*Exercise prompt*
Give the records below again in full, exactly as written, but without any images.

Top of Task material

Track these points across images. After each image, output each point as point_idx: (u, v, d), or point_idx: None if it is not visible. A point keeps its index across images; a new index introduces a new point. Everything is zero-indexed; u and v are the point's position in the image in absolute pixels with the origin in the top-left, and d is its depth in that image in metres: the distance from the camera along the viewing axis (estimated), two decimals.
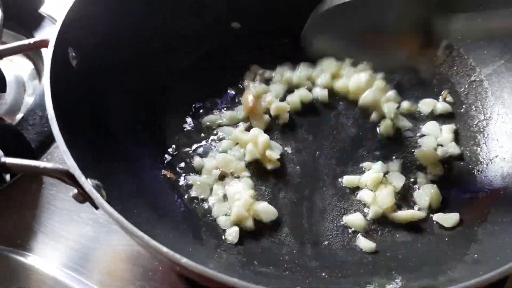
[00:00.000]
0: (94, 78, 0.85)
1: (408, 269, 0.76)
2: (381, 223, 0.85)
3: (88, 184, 0.62)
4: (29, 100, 1.14)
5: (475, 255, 0.73)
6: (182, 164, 0.94)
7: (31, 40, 0.79)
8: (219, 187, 0.90)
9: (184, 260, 0.55)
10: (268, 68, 1.09)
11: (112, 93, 0.90)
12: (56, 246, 0.90)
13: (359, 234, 0.84)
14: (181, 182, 0.92)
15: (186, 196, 0.90)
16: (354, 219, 0.85)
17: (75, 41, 0.81)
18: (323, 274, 0.77)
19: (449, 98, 1.02)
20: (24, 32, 1.23)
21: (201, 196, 0.89)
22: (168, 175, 0.91)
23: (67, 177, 0.64)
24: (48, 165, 0.65)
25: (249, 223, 0.84)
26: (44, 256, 0.88)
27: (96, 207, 0.66)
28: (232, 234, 0.83)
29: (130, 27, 0.96)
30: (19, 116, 1.07)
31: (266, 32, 1.13)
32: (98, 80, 0.87)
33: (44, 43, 0.78)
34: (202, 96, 1.05)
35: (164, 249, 0.56)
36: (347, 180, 0.90)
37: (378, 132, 0.98)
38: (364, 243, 0.82)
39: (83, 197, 0.65)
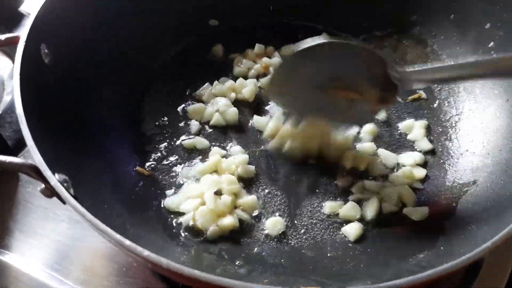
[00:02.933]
0: (69, 74, 0.85)
1: (375, 263, 0.77)
2: None
3: (54, 178, 0.62)
4: (7, 98, 1.13)
5: (441, 248, 0.74)
6: (159, 161, 0.95)
7: (2, 37, 0.79)
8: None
9: (146, 253, 0.55)
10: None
11: (88, 90, 0.90)
12: (32, 243, 0.90)
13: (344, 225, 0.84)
14: (157, 180, 0.92)
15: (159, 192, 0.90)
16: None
17: (48, 38, 0.81)
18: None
19: (423, 96, 1.03)
20: (4, 30, 1.23)
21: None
22: (143, 172, 0.91)
23: (34, 172, 0.64)
24: (15, 159, 0.65)
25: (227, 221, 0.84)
26: (21, 254, 0.89)
27: (63, 202, 0.66)
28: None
29: (106, 24, 0.96)
30: None
31: (242, 27, 1.15)
32: (73, 77, 0.87)
33: (15, 40, 0.78)
34: (179, 93, 1.05)
35: (127, 242, 0.56)
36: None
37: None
38: (349, 231, 0.82)
39: (50, 191, 0.65)
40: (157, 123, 1.00)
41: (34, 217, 0.94)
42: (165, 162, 0.94)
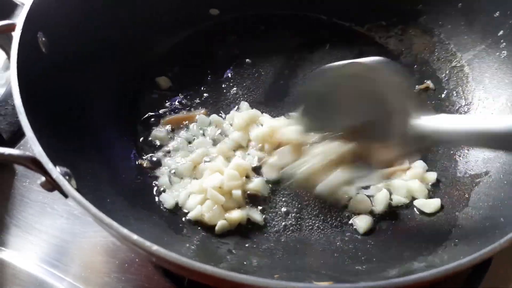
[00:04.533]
0: (67, 64, 0.82)
1: (389, 256, 0.75)
2: None
3: (56, 171, 0.59)
4: (1, 90, 1.10)
5: (456, 240, 0.73)
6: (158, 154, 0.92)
7: None
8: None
9: (155, 248, 0.53)
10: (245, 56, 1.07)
11: (86, 80, 0.87)
12: (29, 239, 0.88)
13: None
14: (157, 173, 0.89)
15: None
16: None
17: (45, 25, 0.78)
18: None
19: (431, 86, 1.01)
20: None
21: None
22: (144, 165, 0.89)
23: (33, 164, 0.61)
24: (14, 151, 0.62)
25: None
26: (18, 250, 0.86)
27: (65, 196, 0.63)
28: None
29: (104, 11, 0.93)
30: None
31: (244, 18, 1.12)
32: (71, 66, 0.83)
33: (11, 27, 0.74)
34: (180, 85, 1.02)
35: (135, 236, 0.54)
36: None
37: None
38: (359, 223, 0.80)
39: (51, 185, 0.62)
40: (155, 114, 0.97)
41: (31, 212, 0.91)
42: (164, 155, 0.91)
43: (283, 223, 0.82)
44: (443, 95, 1.00)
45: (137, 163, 0.89)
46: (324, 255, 0.77)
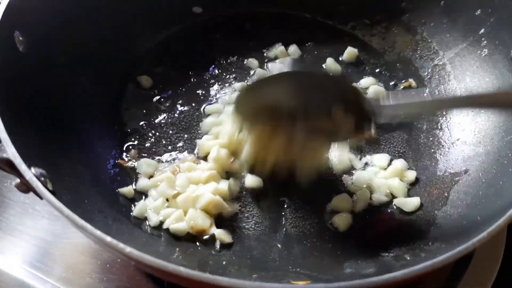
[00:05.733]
0: (45, 63, 0.81)
1: (367, 254, 0.74)
2: None
3: (29, 172, 0.59)
4: None
5: (434, 239, 0.73)
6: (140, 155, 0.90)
7: None
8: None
9: (128, 250, 0.53)
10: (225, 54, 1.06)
11: (65, 79, 0.86)
12: (11, 240, 0.87)
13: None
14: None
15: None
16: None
17: (23, 24, 0.77)
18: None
19: (413, 84, 1.02)
20: None
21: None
22: (124, 164, 0.88)
23: (6, 165, 0.60)
24: None
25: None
26: (0, 252, 0.85)
27: (41, 197, 0.62)
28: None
29: (85, 10, 0.92)
30: None
31: (227, 17, 1.11)
32: (49, 65, 0.82)
33: None
34: (163, 83, 1.01)
35: (108, 238, 0.54)
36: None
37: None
38: (339, 222, 0.80)
39: (25, 186, 0.61)
40: (138, 115, 0.96)
41: (12, 213, 0.90)
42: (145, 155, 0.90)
43: (262, 222, 0.81)
44: (425, 93, 1.00)
45: (116, 162, 0.88)
46: (303, 254, 0.76)
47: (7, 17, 0.74)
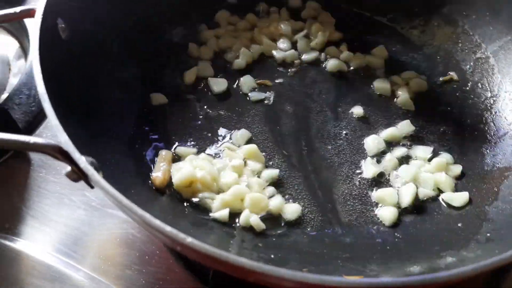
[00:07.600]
0: (86, 52, 0.81)
1: (418, 250, 0.73)
2: None
3: (83, 160, 0.58)
4: (14, 80, 1.08)
5: (488, 234, 0.71)
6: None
7: (17, 9, 0.73)
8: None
9: (189, 240, 0.51)
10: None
11: (107, 68, 0.86)
12: (46, 230, 0.86)
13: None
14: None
15: None
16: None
17: (65, 12, 0.76)
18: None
19: (455, 78, 1.00)
20: (4, 6, 1.16)
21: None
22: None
23: (59, 153, 0.59)
24: (39, 140, 0.60)
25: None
26: (34, 241, 0.84)
27: (91, 186, 0.61)
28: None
29: None
30: (4, 96, 1.02)
31: None
32: (91, 55, 0.82)
33: (30, 13, 0.72)
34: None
35: (168, 228, 0.52)
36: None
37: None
38: (385, 215, 0.79)
39: (77, 175, 0.60)
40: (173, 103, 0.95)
41: (47, 203, 0.89)
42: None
43: (311, 217, 0.80)
44: (467, 87, 0.98)
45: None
46: (351, 248, 0.75)
47: (50, 4, 0.73)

Bottom of Task material

*Answer space*
Track these points across images. After each image, output each point as point_idx: (u, v, d), or point_idx: None if it is not visible. A point keeps its index across images; a new index introduces a new point. Everything is zero-indexed; u and v are the point's position in the image in absolute pixels with the origin in the top-left, and d is its depth in that image in metres: the distance from the camera along the viewing axis (estimated), two decimals.
[00:00.000]
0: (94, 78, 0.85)
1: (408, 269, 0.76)
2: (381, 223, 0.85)
3: (88, 184, 0.62)
4: (29, 100, 1.14)
5: (475, 255, 0.73)
6: (182, 164, 0.94)
7: (31, 40, 0.79)
8: (219, 187, 0.90)
9: (184, 260, 0.55)
10: (268, 68, 1.09)
11: (112, 93, 0.90)
12: (56, 246, 0.90)
13: (359, 234, 0.84)
14: (181, 182, 0.92)
15: (186, 196, 0.90)
16: (354, 219, 0.85)
17: (75, 41, 0.81)
18: (323, 274, 0.77)
19: (449, 98, 1.02)
20: (24, 32, 1.23)
21: (201, 196, 0.89)
22: (168, 175, 0.91)
23: (67, 177, 0.64)
24: (48, 165, 0.65)
25: (249, 223, 0.84)
26: (44, 256, 0.88)
27: (96, 207, 0.66)
28: (232, 234, 0.83)
29: (130, 27, 0.96)
30: (19, 116, 1.07)
31: (266, 32, 1.13)
32: (98, 80, 0.87)
33: (44, 43, 0.78)
34: (202, 96, 1.05)
35: (164, 249, 0.56)
36: (347, 180, 0.90)
37: (378, 132, 0.98)
38: (364, 243, 0.82)
39: (83, 197, 0.65)
[00:02.933]
0: (69, 74, 0.85)
1: (375, 263, 0.77)
2: None
3: (54, 178, 0.62)
4: (7, 98, 1.13)
5: (441, 248, 0.74)
6: (159, 161, 0.95)
7: (2, 37, 0.79)
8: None
9: (146, 253, 0.55)
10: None
11: (88, 90, 0.90)
12: (32, 243, 0.90)
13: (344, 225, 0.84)
14: (157, 180, 0.92)
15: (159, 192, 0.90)
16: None
17: (48, 38, 0.81)
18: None
19: (423, 96, 1.03)
20: (4, 30, 1.23)
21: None
22: (143, 172, 0.91)
23: (34, 172, 0.64)
24: (15, 159, 0.65)
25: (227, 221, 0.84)
26: (21, 254, 0.89)
27: (63, 202, 0.66)
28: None
29: (106, 24, 0.96)
30: None
31: (242, 27, 1.15)
32: (73, 77, 0.87)
33: (15, 40, 0.78)
34: (179, 93, 1.05)
35: (127, 242, 0.56)
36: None
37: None
38: (349, 231, 0.82)
39: (50, 191, 0.65)
40: (157, 123, 1.00)
41: (34, 217, 0.94)
42: (165, 162, 0.94)
[00:04.533]
0: (67, 64, 0.82)
1: (389, 256, 0.75)
2: None
3: (56, 171, 0.59)
4: (1, 90, 1.10)
5: (456, 240, 0.73)
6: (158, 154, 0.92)
7: None
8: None
9: (155, 248, 0.53)
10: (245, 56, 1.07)
11: (86, 80, 0.87)
12: (29, 239, 0.88)
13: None
14: (157, 173, 0.89)
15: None
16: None
17: (45, 25, 0.78)
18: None
19: (431, 86, 1.01)
20: None
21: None
22: (144, 165, 0.89)
23: (33, 164, 0.61)
24: (14, 151, 0.62)
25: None
26: (18, 250, 0.86)
27: (65, 196, 0.63)
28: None
29: (104, 11, 0.93)
30: None
31: (244, 18, 1.12)
32: (71, 66, 0.83)
33: (11, 27, 0.74)
34: (180, 85, 1.02)
35: (135, 236, 0.54)
36: None
37: None
38: (359, 223, 0.80)
39: (51, 185, 0.62)
40: (155, 114, 0.97)
41: (31, 212, 0.91)
42: (164, 155, 0.91)
43: (283, 223, 0.82)
44: (443, 95, 1.00)
45: (137, 163, 0.89)
46: (324, 255, 0.77)
[00:05.733]
0: (45, 63, 0.81)
1: (367, 254, 0.74)
2: None
3: (29, 172, 0.59)
4: None
5: (434, 239, 0.73)
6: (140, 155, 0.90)
7: None
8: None
9: (128, 250, 0.53)
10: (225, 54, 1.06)
11: (65, 79, 0.86)
12: (11, 240, 0.87)
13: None
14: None
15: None
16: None
17: (23, 24, 0.77)
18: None
19: (413, 84, 1.02)
20: None
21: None
22: (124, 164, 0.88)
23: (6, 165, 0.60)
24: None
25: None
26: (0, 252, 0.85)
27: (41, 197, 0.62)
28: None
29: (85, 10, 0.92)
30: None
31: (227, 17, 1.11)
32: (49, 65, 0.82)
33: None
34: (163, 83, 1.01)
35: (108, 238, 0.54)
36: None
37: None
38: (339, 222, 0.80)
39: (25, 186, 0.61)
40: (138, 115, 0.96)
41: (12, 213, 0.90)
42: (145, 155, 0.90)
43: (262, 222, 0.81)
44: (425, 93, 1.00)
45: (116, 162, 0.88)
46: (303, 254, 0.76)
47: (7, 17, 0.74)
[00:07.600]
0: (86, 52, 0.81)
1: (418, 250, 0.73)
2: None
3: (83, 160, 0.58)
4: (14, 80, 1.08)
5: (488, 234, 0.71)
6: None
7: (17, 9, 0.73)
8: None
9: (189, 240, 0.51)
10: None
11: (107, 68, 0.86)
12: (46, 230, 0.86)
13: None
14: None
15: None
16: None
17: (65, 12, 0.76)
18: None
19: (455, 78, 1.00)
20: (4, 6, 1.16)
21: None
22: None
23: (59, 153, 0.59)
24: (39, 140, 0.60)
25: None
26: (34, 241, 0.84)
27: (91, 186, 0.61)
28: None
29: None
30: (4, 96, 1.02)
31: None
32: (91, 55, 0.82)
33: (30, 13, 0.72)
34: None
35: (168, 228, 0.52)
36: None
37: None
38: (385, 215, 0.79)
39: (77, 175, 0.60)
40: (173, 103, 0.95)
41: (47, 203, 0.89)
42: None
43: (311, 217, 0.80)
44: (467, 87, 0.98)
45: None
46: (351, 248, 0.75)
47: (50, 4, 0.73)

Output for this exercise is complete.